Derinkuyu

Bei der Fahrt durch Derinkuyu in Kappadokien deutet nichts auf eine geschichtsträchtige Vergangenheit, nur in der Nähe des Zentrums deuten Wegweiser auf “the Underground City” (Yeralti Sehri) hin. Am Parkplatz ist nicht viel los und der Weg durch die Händler in Richtung des unscheinbaren Eingangs schnell gefunden. Hier werden aktuell 15TL als Eintritt aufgerufen und schon geht es hinein. Das erste Gefühl ist etwas kühl und die Treppen durch die einzelnen Räume im oberen Bereich, welche wohl Stallungen und Werkstätten, beherbergten sind unterschiedlich hoch und eng.
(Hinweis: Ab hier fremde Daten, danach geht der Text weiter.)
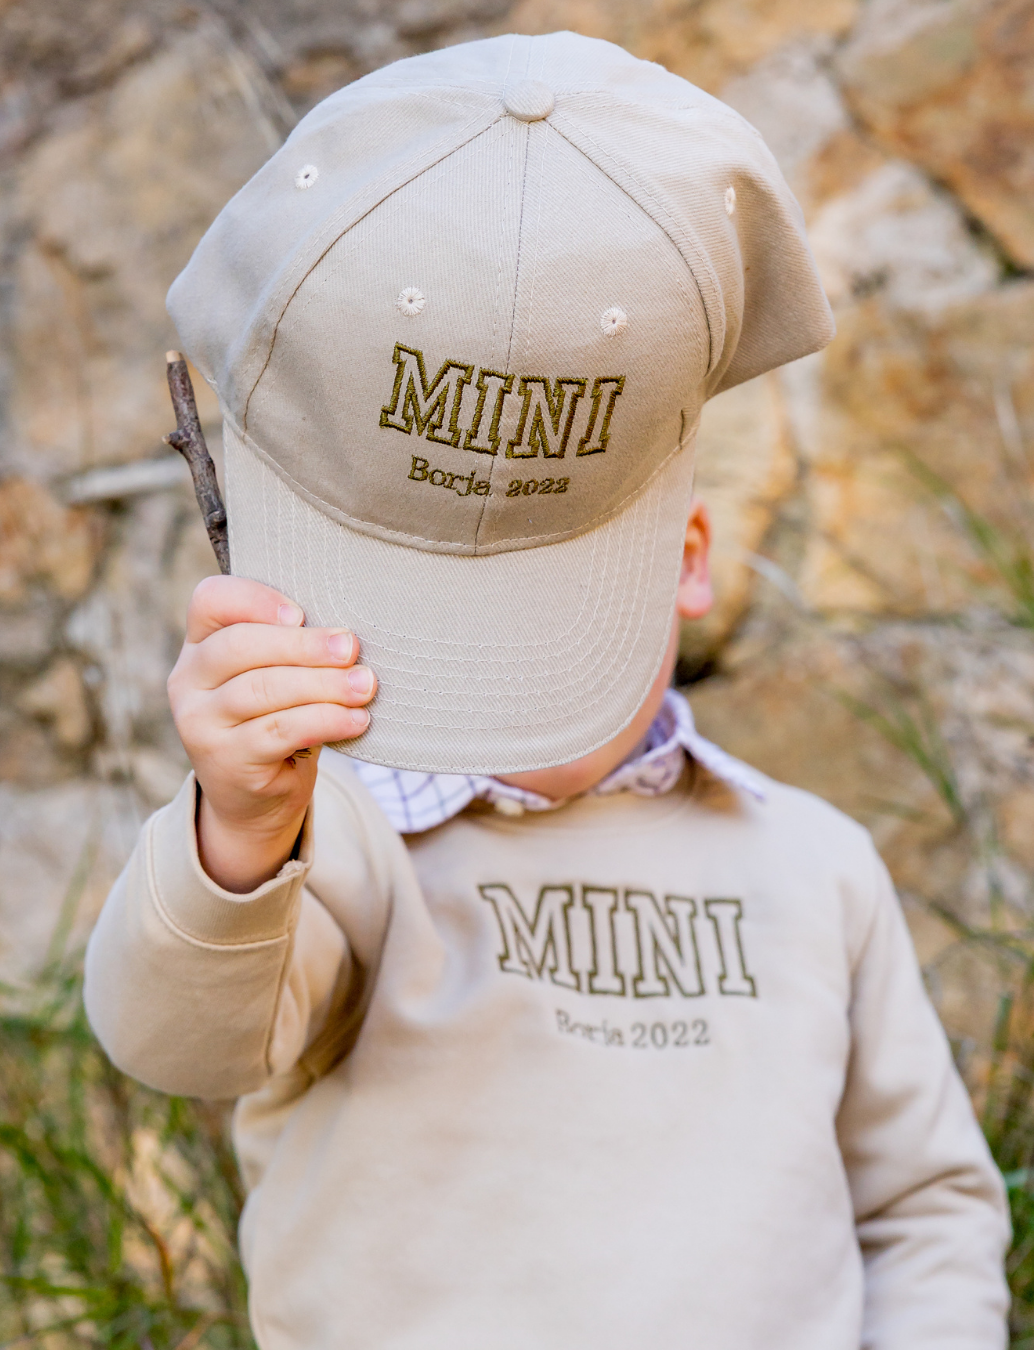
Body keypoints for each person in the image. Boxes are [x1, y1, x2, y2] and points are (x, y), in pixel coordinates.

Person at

Auf den Treppen in die tieferen Ebenen sind heute noch die Rollsteine zu sehen, welche die tiefer gelegenen Schutzräume und die Kirche vor dem Zugriff von außen schützen. Angeblich sollen hier unten einige Tausend Menschen gelebt haben, was man schon aufgrund der doch recht engen Räume und Wege nicht vorstellen kann. Auch wenn nur ein Teil der ehemaligen Stadt öffentlich begehbar ist, wird einem beim Aufstieg aus 55m Tiefe und über fünf Stockwerke schnell sehr warm und man ist froh wieder die Sonne und den Wind auf der Haut zu spüren.
Paşabağı

Das Tal der Mönche, Paşabağı in Kappadokien liegt auf der Straße zum Museumsdorf Zelve. Hier findet man viele gut erhaltene Feenkamine und es kostet keinen Eintritt. Auch hier wurden früher Wohnungen, Stallungen und eine Kirche in die skurrilen Gebilde aus Tuffstein integriert. Das Tal der Mönche ist fester Bestandteil der meisten Gruppenreisen durch Kappadokien und dem zufolge auch recht überlaufen, es ist trotzdem sehr sehenswert.
Museumsdorf Zelve
In Zelve in Kappadokien war noch vor ein paar Jahren leben im Dorf, denn hier in den Bergen lebten bis 1950 noch Menschen in ihren Höhlen wie vor tausend Jahren. Kein einziges erbautes Gebäude findet man hier im heutigen Freilichtmuseum, welches täglich für 8TL zu besichtigen ist. Alle Behausungen, Werkstätten und Kirchen wurden in den Tuffstein getrieben, welcher sich links und rechts entlang eines der drei schmalen Täler erstreckt. Noch heute ist das Mühlrad zu sehen, welches das Getreide mahlte und viele weitere Räume und Kirchen mit ihren erhaltenen Verzierungen und Malereien verweisen auf das Leben hier im Tal in Kappadokien. Einige Teile des Tales sind von Erosion betroffen und tiefe Risse im Tuffstein zeigen den sich fortsetzenden Zerfall des zum Welterbe gehörenden Tales.